Алистер Колдуэлл был моим, моим, моим.
— Кстати говоря, мой подарок требует немного драйва, ты согласна?
— Ты позволишь мне вести машину? Я поднимаю бровь, зная, что он ненавидит мое вождение. Его нервирует то, как я делаю повороты.
— Знаешь что, пройди через лабиринт так, чтобы я тебя не поймал, и все ключи твои.

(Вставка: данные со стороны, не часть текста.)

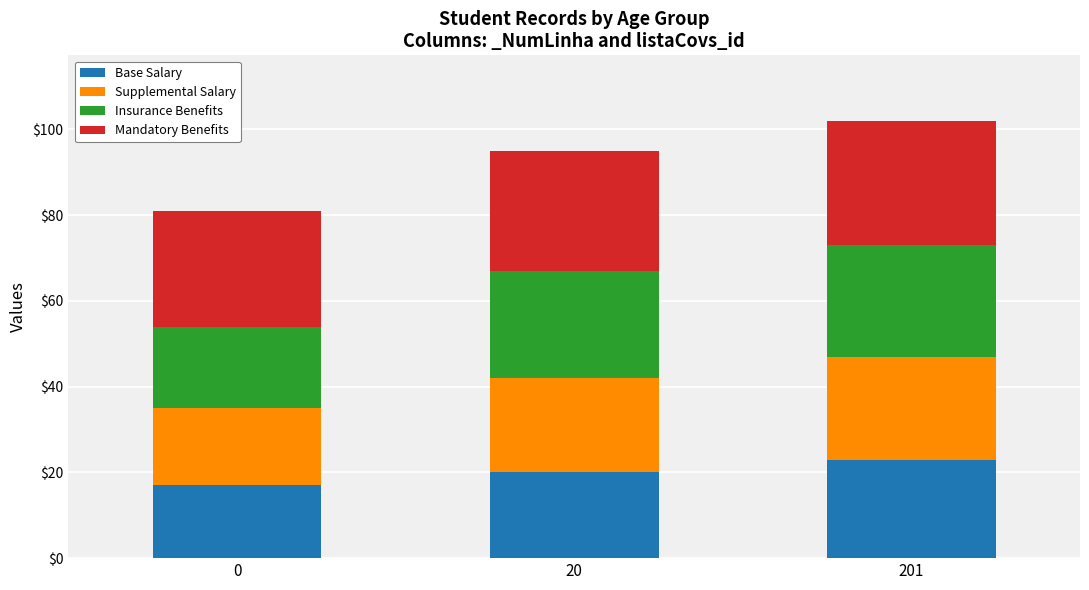

What is the difference between the Base Salary values at 0 and 201?

6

Вызов вызывает у меня волнение. Я делаю нетерпеливый шаг назад от него, улыбка чеширского кота разъедает мое лицо. Я почувствовала, как мое сердце начинает биться быстрее, я медленно начинаю пятиться от него,
— Начинаем. — быстро говорю я, прежде чем развернуться и уйти обратно через лабиринт.
Зная, что хотя я действительно хотела водить машину, я всегда позволяла ему поймать меня.
— Что это за место? — спрашивает она, когда я закрываю за нами дверь мастерской.
Ее конверсы со скрипом касаются деревянного пола, когда она делает короткие круги, а потрескавшееся от снега лицо вызывает у меня улыбку.
— Он называется Пика. — Говорю ей: — Это тату-салон, в котором я учусь.
Она задыхается: — Ты придурок! Ты позволил мне неделю запихивать тебе в глотку заявки на тату-салоны и не сказал мне?
Я восхищался этим в ней.
Хотя кому-то это казалось невозможным, она верила, что я заслуживаю лучшего из всего. Украсть мои наброски и повесить их в своей комнате в общежитии, чтобы показать их Лире.
Приятно, когда кто-то верит в тебя.
— Я работаю здесь некоторое время. — Я веду ее вверх по ступенькам, где уже накрыт мой стол. Я приходил раньше, убирался, приготовил все для сегодня.
— Не могу поверить, что ты мне не сказал!
— Никто не знал.
— Даже мальчики?
— Даже они. — Чесно говорю я, садясь на крутящееся стул рядом с татуировочним креслом: — Это было единственное место, которое у меня было для себя.
Осмотрев все, она направляется ко мне. Садясь мне на колени, стул откатывается назад под ее весом.